**Required action**
Please pick out each line in the rows below that contains the word "nullable" and copy those lines.

Measurement transcription data
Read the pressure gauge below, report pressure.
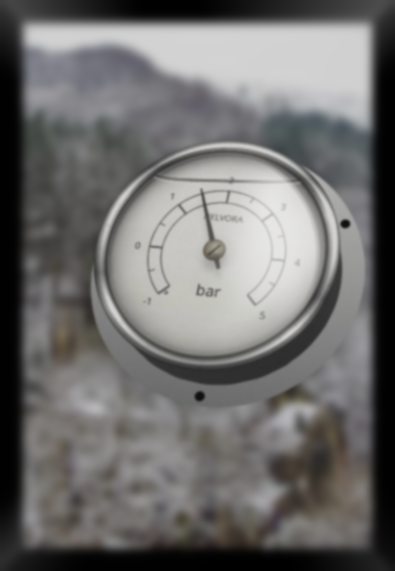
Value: 1.5 bar
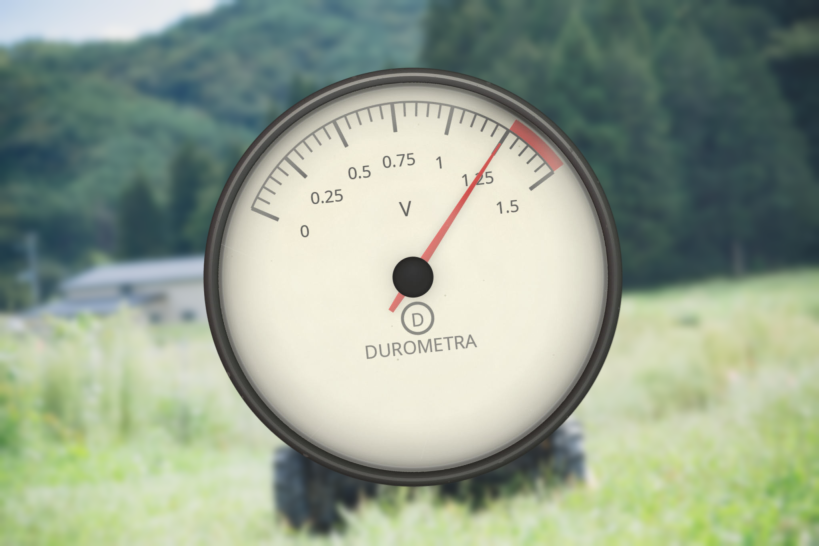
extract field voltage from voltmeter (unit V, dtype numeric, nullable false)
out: 1.25 V
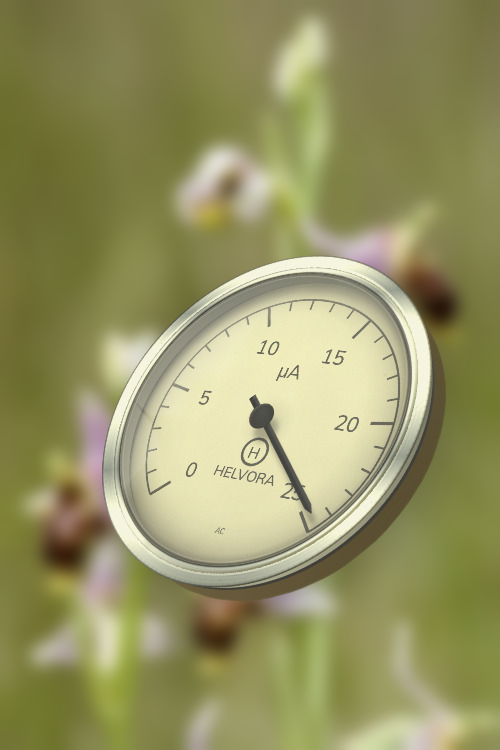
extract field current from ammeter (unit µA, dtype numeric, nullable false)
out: 24.5 µA
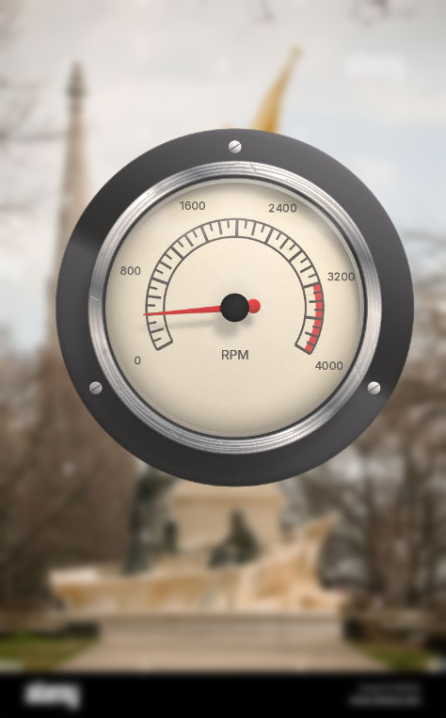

**Response**
extract field voltage from voltmeter (unit V, dtype numeric, nullable false)
extract field current from ammeter (unit µA, dtype numeric, nullable false)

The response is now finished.